▸ What the task asks
Could you print the stretch of lines below from the one with "Figure 1. Example" through the one with "Figure 7. Calcite", exactly as they stand and without any pictures?

.....

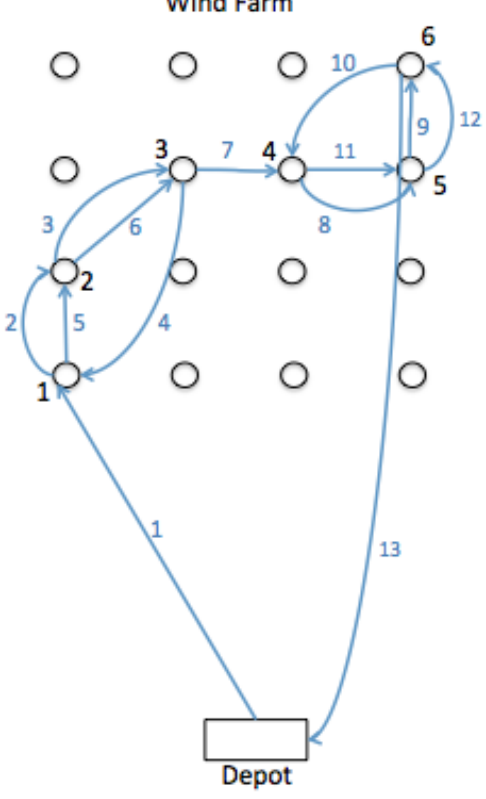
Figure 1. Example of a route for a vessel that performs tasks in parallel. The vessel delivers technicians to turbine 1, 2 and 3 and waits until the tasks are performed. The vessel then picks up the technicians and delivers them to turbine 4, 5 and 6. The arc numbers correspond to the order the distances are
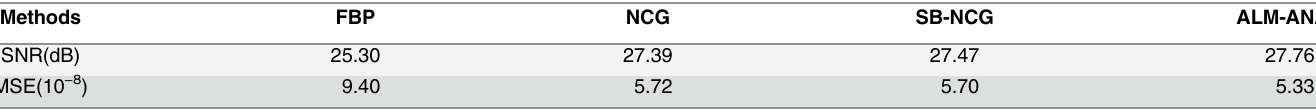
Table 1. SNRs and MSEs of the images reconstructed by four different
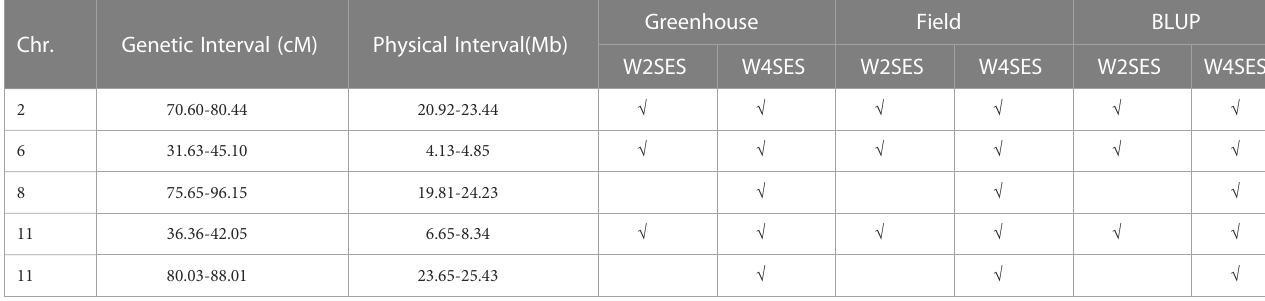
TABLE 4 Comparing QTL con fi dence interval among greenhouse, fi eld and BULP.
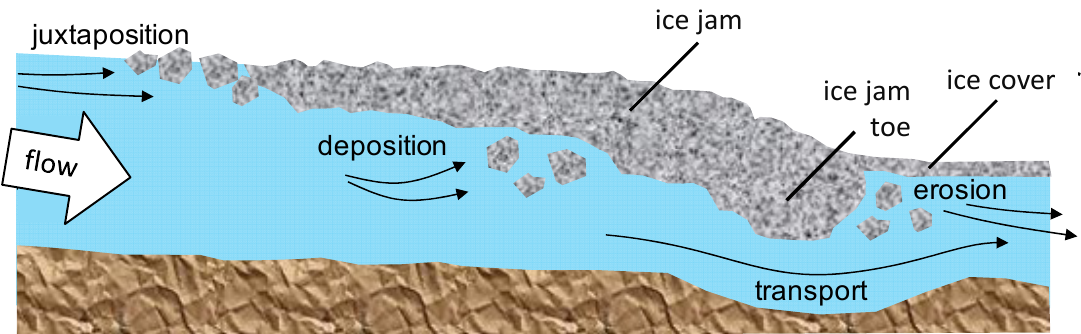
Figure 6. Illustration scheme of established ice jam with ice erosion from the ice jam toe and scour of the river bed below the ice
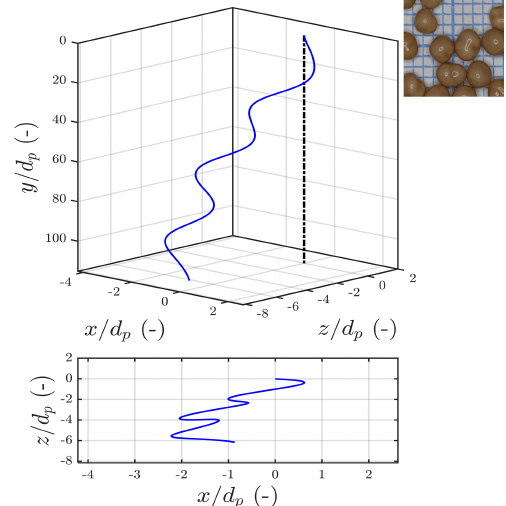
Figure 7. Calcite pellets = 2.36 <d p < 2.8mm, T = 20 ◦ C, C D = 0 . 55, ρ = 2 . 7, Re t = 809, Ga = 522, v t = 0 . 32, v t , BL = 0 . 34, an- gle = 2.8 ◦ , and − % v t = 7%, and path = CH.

.....

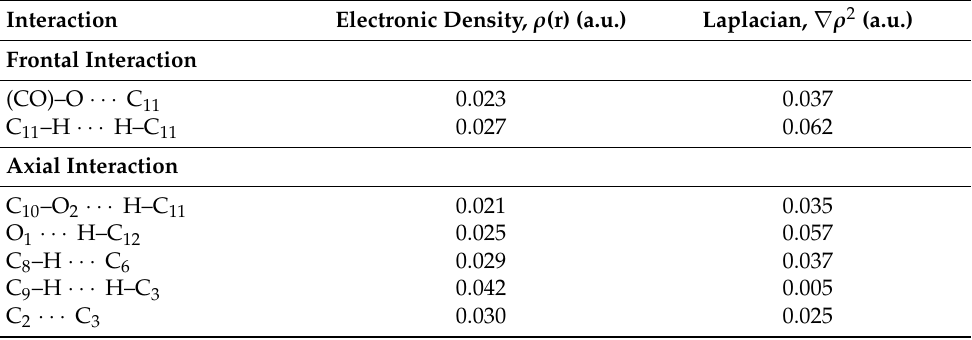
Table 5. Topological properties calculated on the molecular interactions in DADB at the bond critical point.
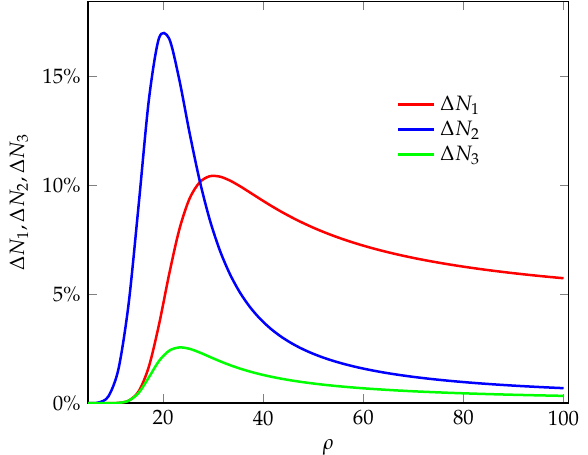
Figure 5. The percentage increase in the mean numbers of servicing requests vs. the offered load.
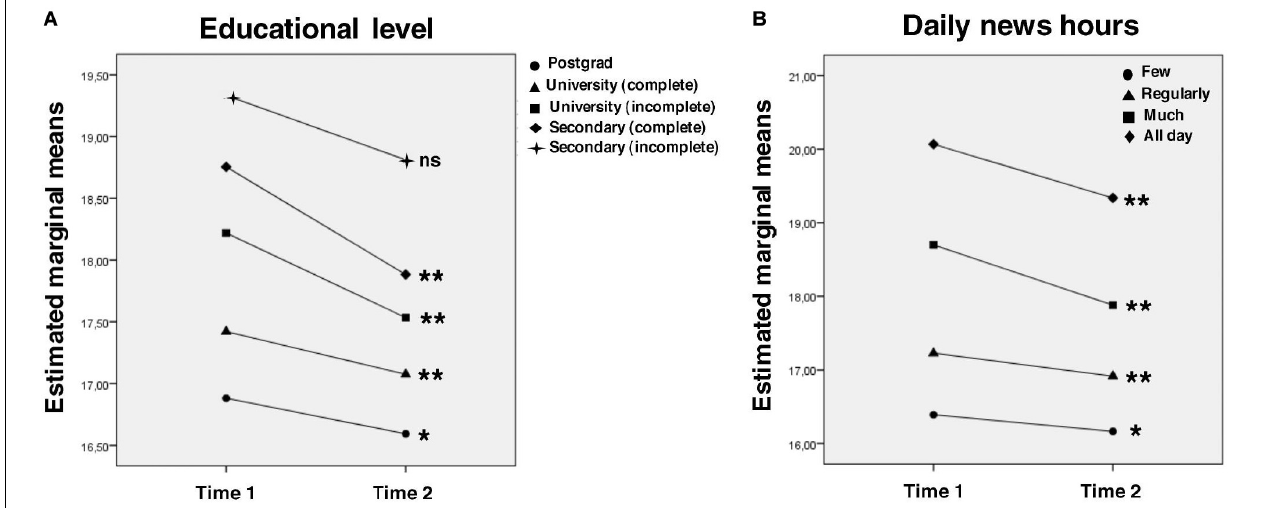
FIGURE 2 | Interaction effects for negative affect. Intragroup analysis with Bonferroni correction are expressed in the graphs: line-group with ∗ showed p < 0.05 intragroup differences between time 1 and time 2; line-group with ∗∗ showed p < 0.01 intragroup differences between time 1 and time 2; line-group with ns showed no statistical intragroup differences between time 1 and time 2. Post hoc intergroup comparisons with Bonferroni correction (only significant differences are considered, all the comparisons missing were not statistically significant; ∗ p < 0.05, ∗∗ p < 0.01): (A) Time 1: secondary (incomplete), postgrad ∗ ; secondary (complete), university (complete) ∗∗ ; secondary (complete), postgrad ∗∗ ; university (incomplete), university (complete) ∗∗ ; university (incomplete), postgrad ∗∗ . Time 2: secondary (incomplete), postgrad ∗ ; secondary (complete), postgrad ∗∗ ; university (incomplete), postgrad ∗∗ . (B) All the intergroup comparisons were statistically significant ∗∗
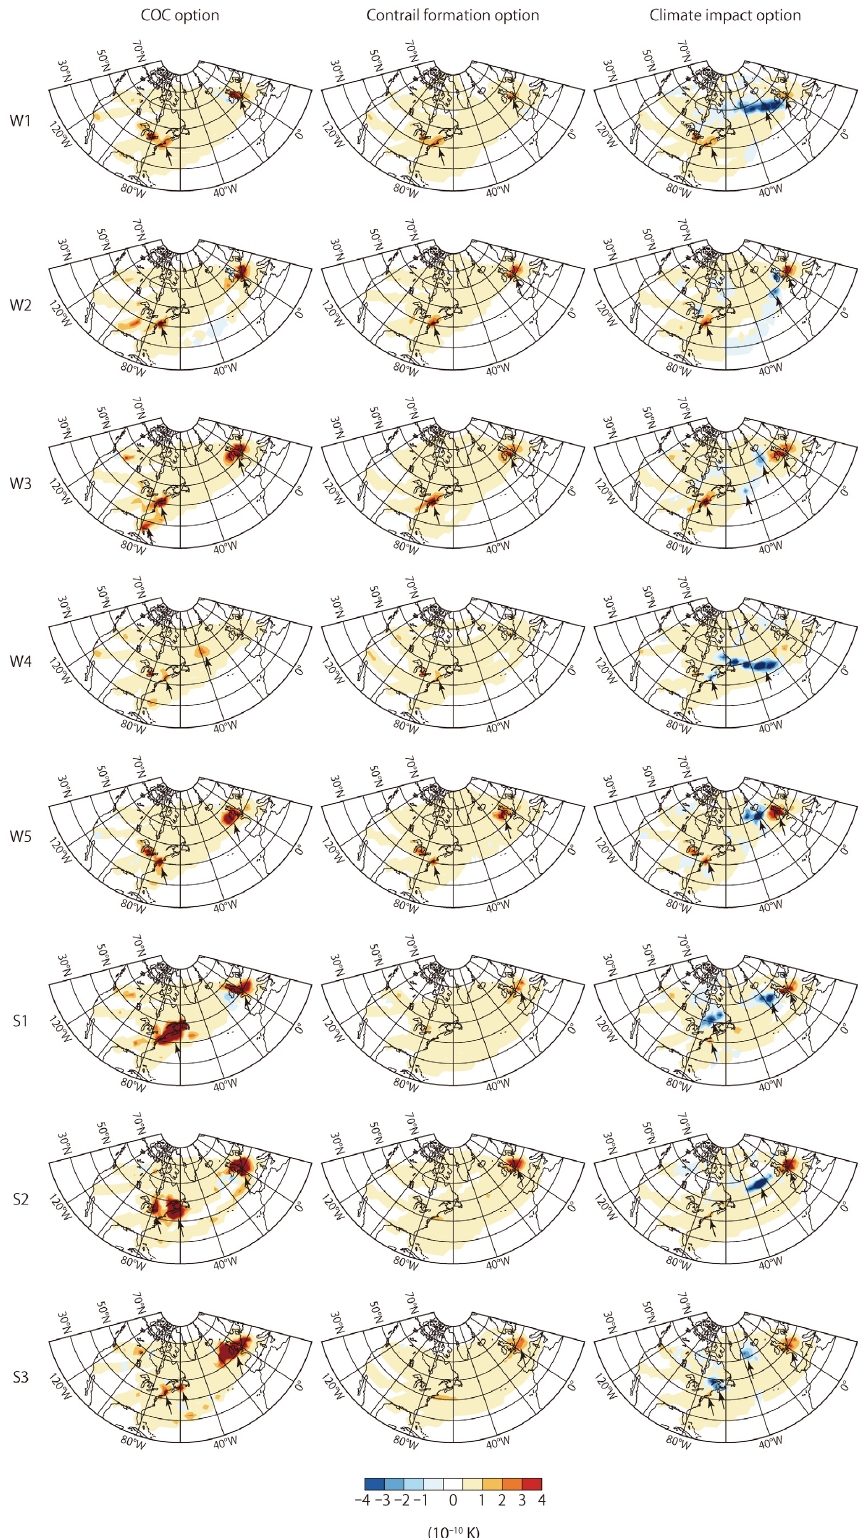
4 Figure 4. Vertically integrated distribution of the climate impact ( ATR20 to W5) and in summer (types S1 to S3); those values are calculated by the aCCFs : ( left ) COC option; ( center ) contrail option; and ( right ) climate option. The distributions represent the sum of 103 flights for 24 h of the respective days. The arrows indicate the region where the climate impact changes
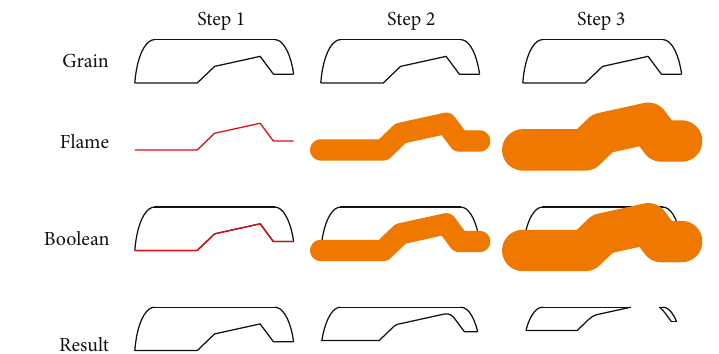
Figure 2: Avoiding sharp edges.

.....

▸ Task response
Figure 1. Example of a route for a vessel that performs tasks in parallel. The vessel delivers technicians to turbine 1, 2 and 3 and waits until the tasks are performed. The vessel then picks up the technicians and delivers them to turbine 4, 5 and 6. The arc numbers correspond to the order the distances are
Table 1. SNRs and MSEs of the images reconstructed by four different
TABLE 4 Comparing QTL con fi dence interval among greenhouse, fi eld and BULP.
Figure 6. Illustration scheme of established ice jam with ice erosion from the ice jam toe and scour of the river bed below the ice
Figure 7. Calcite pellets = 2.36 <d p < 2.8mm, T = 20 ◦ C, C D = 0 . 55, ρ = 2 . 7, Re t = 809, Ga = 522, v t = 0 . 32, v t , BL = 0 . 34, an- gle = 2.8 ◦ , and − % v t = 7%, and path = CH.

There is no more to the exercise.